(Stored items)
-------------------------

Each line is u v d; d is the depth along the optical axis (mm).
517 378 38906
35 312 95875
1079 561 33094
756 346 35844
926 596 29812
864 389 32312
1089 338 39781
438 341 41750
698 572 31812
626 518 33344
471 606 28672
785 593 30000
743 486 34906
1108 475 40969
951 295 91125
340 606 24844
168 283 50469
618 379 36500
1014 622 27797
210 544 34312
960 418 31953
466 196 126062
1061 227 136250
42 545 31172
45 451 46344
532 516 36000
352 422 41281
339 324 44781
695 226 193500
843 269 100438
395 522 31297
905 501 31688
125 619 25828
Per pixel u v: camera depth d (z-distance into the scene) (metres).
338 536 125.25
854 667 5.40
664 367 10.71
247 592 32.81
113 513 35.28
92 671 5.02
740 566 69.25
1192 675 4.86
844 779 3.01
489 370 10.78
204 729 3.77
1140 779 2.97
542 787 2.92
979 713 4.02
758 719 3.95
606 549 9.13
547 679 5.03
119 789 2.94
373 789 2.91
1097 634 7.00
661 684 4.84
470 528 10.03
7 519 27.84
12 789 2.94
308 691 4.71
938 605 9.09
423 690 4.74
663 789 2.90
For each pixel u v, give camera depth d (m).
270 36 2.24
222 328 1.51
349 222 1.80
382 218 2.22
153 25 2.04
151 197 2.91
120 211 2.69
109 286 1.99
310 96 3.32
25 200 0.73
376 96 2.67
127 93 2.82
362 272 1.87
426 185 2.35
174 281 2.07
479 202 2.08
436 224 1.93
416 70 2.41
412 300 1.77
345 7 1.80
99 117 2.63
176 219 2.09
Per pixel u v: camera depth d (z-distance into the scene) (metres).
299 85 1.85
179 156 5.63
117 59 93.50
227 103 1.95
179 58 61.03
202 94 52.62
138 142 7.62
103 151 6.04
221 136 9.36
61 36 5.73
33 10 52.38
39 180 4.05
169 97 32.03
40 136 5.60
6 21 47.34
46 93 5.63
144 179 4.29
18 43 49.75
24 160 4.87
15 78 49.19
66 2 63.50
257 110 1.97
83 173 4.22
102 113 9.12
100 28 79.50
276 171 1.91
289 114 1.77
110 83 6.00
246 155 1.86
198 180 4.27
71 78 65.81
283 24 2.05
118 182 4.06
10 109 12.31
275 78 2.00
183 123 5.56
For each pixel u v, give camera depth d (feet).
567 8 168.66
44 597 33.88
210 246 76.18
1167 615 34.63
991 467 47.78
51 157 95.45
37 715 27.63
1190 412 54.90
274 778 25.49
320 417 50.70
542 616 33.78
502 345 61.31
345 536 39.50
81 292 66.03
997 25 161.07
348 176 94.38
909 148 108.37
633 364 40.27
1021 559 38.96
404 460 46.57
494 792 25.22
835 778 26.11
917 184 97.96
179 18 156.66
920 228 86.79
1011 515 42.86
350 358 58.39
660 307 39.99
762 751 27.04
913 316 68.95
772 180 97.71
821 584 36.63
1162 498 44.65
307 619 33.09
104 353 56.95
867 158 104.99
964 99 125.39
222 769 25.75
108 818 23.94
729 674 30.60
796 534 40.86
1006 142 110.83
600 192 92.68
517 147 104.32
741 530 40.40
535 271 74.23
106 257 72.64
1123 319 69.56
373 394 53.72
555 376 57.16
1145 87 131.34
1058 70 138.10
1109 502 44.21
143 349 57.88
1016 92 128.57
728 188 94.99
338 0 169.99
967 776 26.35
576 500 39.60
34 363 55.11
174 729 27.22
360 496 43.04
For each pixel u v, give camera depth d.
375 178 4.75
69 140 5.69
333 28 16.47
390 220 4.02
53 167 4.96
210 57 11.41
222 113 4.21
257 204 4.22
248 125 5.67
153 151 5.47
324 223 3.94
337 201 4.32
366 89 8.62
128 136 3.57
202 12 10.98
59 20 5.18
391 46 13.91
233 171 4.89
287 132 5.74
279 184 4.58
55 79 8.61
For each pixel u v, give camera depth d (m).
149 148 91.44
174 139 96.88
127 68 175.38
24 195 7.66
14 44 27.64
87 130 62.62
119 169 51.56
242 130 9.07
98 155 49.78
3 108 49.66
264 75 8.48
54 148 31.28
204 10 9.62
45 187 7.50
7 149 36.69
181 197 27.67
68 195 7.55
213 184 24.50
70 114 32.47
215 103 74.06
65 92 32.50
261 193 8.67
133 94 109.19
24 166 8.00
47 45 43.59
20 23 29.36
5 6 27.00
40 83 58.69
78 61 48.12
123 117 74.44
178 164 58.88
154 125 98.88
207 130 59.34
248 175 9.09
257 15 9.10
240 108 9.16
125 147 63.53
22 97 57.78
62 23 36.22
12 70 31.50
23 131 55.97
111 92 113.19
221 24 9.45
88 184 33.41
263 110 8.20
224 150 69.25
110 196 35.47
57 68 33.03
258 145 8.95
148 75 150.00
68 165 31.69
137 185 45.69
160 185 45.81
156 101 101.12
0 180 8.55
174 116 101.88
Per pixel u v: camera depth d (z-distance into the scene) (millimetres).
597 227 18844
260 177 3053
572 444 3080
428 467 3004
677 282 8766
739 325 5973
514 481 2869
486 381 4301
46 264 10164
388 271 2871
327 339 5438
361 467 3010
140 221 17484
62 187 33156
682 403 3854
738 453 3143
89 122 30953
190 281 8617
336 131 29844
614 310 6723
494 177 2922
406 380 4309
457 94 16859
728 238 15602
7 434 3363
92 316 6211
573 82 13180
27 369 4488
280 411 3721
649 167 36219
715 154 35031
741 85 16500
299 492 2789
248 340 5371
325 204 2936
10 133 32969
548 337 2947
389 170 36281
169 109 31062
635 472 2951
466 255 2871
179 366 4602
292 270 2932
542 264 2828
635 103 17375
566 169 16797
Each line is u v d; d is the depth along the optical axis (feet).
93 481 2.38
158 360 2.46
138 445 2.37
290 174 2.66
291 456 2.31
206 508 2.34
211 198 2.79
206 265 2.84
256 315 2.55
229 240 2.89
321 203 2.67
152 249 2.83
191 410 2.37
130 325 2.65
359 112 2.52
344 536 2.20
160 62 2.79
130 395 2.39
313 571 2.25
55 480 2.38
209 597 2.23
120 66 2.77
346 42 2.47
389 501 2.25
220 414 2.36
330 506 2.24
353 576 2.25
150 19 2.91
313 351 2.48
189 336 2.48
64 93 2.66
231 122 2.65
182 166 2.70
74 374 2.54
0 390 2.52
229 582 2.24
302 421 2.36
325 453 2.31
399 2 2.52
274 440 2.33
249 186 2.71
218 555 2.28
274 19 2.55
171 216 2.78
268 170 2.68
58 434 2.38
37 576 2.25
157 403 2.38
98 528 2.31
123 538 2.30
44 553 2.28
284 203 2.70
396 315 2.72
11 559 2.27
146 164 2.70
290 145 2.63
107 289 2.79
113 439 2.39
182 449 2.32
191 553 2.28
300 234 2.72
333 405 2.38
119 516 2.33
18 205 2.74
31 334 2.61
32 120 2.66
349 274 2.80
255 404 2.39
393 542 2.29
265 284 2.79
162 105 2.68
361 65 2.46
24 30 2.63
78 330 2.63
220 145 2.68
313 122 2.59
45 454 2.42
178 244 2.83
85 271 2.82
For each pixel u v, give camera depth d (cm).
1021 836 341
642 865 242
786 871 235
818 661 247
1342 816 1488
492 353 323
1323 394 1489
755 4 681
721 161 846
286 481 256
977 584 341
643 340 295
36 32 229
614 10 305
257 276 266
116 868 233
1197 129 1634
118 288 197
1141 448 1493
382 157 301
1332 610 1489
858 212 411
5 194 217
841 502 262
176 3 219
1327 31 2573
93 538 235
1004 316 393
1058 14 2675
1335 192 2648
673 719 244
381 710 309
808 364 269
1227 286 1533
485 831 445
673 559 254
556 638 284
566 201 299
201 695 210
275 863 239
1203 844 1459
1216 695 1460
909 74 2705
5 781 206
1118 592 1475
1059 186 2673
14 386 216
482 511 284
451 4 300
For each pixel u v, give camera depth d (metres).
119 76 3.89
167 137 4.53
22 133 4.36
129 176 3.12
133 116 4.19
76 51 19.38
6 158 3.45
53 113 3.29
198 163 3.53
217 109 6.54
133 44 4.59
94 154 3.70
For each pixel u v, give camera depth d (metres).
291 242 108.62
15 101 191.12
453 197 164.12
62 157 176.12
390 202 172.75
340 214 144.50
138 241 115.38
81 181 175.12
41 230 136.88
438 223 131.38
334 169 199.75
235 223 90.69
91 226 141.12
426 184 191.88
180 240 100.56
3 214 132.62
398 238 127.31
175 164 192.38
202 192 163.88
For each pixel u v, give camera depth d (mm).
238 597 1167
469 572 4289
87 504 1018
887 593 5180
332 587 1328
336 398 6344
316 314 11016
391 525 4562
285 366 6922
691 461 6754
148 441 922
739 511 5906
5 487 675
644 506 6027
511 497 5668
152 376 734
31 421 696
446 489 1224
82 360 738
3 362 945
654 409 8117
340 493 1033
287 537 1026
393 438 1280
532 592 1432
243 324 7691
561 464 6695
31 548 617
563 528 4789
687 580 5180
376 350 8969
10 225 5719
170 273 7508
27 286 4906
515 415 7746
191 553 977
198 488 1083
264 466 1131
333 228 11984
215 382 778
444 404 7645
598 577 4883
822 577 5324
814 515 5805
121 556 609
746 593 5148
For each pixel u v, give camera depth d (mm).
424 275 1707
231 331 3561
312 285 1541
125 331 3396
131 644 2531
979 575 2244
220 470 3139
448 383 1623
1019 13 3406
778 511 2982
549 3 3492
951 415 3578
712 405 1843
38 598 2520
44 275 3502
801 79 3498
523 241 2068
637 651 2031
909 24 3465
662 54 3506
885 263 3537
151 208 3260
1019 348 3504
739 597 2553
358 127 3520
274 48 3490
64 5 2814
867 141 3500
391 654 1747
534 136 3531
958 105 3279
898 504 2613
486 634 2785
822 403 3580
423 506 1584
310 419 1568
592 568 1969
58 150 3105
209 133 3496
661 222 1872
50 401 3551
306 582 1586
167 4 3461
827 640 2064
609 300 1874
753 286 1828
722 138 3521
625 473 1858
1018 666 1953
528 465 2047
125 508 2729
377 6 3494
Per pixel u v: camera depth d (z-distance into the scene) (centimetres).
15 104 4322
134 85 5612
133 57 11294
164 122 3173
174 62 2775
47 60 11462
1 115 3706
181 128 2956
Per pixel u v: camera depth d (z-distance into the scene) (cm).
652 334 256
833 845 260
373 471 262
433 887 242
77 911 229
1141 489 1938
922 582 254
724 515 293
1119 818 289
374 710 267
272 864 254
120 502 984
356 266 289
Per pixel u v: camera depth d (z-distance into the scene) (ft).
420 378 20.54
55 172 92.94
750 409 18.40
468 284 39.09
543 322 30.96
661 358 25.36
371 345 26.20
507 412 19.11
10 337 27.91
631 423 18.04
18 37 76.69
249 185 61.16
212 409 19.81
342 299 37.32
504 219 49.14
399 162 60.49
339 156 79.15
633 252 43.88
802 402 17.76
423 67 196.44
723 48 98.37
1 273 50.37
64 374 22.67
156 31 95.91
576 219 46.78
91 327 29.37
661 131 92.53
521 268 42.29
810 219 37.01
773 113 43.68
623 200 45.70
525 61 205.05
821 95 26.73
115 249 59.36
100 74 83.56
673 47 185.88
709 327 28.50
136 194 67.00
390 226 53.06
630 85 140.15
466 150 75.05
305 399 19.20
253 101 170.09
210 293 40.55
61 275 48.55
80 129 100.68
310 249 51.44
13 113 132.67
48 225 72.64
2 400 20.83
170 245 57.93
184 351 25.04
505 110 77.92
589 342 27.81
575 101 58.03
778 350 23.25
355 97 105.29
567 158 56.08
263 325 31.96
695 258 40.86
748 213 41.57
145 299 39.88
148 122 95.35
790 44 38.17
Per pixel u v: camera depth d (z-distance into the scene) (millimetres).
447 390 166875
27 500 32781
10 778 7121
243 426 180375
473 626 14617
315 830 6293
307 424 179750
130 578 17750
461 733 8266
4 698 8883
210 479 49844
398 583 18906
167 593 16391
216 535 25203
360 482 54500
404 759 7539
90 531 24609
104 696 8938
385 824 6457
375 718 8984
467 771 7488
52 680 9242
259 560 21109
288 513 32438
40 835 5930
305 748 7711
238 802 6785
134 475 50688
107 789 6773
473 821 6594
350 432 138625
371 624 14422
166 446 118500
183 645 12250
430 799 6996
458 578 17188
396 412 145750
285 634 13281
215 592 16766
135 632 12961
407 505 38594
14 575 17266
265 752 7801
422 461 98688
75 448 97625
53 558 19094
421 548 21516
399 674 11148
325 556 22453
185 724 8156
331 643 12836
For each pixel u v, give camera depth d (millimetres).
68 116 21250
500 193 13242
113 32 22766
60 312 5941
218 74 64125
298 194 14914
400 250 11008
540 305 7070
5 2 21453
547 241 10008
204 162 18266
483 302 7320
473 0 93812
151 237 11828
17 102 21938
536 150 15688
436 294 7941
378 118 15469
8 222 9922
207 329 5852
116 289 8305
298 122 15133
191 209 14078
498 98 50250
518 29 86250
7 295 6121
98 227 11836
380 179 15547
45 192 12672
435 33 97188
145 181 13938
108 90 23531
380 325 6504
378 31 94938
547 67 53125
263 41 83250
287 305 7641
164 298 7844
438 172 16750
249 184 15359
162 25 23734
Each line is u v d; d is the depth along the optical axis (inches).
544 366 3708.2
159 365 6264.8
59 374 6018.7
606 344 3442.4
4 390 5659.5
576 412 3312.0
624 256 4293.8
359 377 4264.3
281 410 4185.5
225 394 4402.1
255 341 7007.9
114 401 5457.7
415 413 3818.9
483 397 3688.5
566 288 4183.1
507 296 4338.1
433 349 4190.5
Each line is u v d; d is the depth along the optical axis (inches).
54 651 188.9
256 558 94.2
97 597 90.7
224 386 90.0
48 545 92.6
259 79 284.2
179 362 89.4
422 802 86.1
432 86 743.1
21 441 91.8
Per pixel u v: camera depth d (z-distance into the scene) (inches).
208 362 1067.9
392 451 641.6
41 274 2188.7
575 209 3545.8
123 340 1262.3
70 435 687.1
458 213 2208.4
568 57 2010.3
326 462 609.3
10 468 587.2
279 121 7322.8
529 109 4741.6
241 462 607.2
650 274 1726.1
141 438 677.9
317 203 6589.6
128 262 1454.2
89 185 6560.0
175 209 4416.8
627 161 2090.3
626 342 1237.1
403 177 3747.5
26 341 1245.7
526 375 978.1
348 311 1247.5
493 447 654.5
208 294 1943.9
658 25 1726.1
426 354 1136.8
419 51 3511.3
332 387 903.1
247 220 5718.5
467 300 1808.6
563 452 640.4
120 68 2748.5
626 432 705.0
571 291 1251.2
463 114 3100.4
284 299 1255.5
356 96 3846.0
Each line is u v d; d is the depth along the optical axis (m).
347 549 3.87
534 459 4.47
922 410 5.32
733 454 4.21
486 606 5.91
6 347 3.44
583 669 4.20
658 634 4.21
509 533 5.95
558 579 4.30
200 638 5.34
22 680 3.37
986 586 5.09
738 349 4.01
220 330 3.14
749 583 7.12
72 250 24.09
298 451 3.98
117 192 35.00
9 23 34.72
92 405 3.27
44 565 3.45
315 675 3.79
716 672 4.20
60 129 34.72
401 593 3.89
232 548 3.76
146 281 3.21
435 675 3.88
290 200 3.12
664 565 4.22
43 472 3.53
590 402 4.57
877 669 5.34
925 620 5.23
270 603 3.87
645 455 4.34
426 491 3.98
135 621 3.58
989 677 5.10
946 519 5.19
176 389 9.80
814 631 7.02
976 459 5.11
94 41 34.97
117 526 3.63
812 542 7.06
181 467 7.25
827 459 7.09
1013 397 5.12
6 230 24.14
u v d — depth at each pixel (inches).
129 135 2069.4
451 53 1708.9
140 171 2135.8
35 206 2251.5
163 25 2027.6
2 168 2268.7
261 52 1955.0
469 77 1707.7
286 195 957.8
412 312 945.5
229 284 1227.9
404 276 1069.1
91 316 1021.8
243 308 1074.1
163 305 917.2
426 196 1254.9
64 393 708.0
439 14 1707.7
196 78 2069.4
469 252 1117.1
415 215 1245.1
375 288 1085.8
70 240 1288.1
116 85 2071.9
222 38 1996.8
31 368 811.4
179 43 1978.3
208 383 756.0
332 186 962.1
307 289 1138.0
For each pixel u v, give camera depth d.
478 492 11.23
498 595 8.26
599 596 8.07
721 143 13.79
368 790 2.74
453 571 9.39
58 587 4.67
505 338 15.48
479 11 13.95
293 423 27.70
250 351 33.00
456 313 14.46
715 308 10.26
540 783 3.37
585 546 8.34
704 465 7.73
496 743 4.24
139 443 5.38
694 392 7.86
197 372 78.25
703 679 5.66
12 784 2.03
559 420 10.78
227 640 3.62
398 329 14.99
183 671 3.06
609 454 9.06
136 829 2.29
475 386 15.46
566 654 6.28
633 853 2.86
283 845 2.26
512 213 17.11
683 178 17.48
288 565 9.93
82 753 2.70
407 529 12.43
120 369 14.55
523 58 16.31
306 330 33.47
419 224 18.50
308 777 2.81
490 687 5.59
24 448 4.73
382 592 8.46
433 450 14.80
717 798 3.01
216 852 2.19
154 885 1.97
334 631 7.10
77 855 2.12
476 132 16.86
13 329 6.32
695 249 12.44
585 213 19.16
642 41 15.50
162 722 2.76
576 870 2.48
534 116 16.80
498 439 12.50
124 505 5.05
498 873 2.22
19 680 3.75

-------------------------

WORK REQUEST – Reproduce, exactly as they stand in the data above, the lines from the one that holds "220 145 2.68" to the one that holds "654 409 8117", inclusive.

WRITTEN RESPONSE –
220 145 2.68
313 122 2.59
45 454 2.42
178 244 2.83
85 271 2.82
For each pixel u v, give camera depth d (cm).
1021 836 341
642 865 242
786 871 235
818 661 247
1342 816 1488
492 353 323
1323 394 1489
755 4 681
721 161 846
286 481 256
977 584 341
643 340 295
36 32 229
614 10 305
257 276 266
116 868 233
1197 129 1634
118 288 197
1141 448 1493
382 157 301
1332 610 1489
858 212 411
5 194 217
841 502 262
176 3 219
1327 31 2573
93 538 235
1004 316 393
1058 14 2675
1335 192 2648
673 719 244
381 710 309
808 364 269
1227 286 1533
485 831 445
673 559 254
556 638 284
566 201 299
201 695 210
275 863 239
1203 844 1459
1216 695 1460
909 74 2705
5 781 206
1118 592 1475
1059 186 2673
14 386 216
482 511 284
451 4 300
For each pixel u v, give camera depth d (metres).
119 76 3.89
167 137 4.53
22 133 4.36
129 176 3.12
133 116 4.19
76 51 19.38
6 158 3.45
53 113 3.29
198 163 3.53
217 109 6.54
133 44 4.59
94 154 3.70
For each pixel u v, give camera depth d (metres).
291 242 108.62
15 101 191.12
453 197 164.12
62 157 176.12
390 202 172.75
340 214 144.50
138 241 115.38
81 181 175.12
41 230 136.88
438 223 131.38
334 169 199.75
235 223 90.69
91 226 141.12
426 184 191.88
180 240 100.56
3 214 132.62
398 238 127.31
175 164 192.38
202 192 163.88
For each pixel u v, give camera depth d (mm).
238 597 1167
469 572 4289
87 504 1018
887 593 5180
332 587 1328
336 398 6344
316 314 11016
391 525 4562
285 366 6922
691 461 6754
148 441 922
739 511 5906
5 487 675
644 506 6027
511 497 5668
152 376 734
31 421 696
446 489 1224
82 360 738
3 362 945
654 409 8117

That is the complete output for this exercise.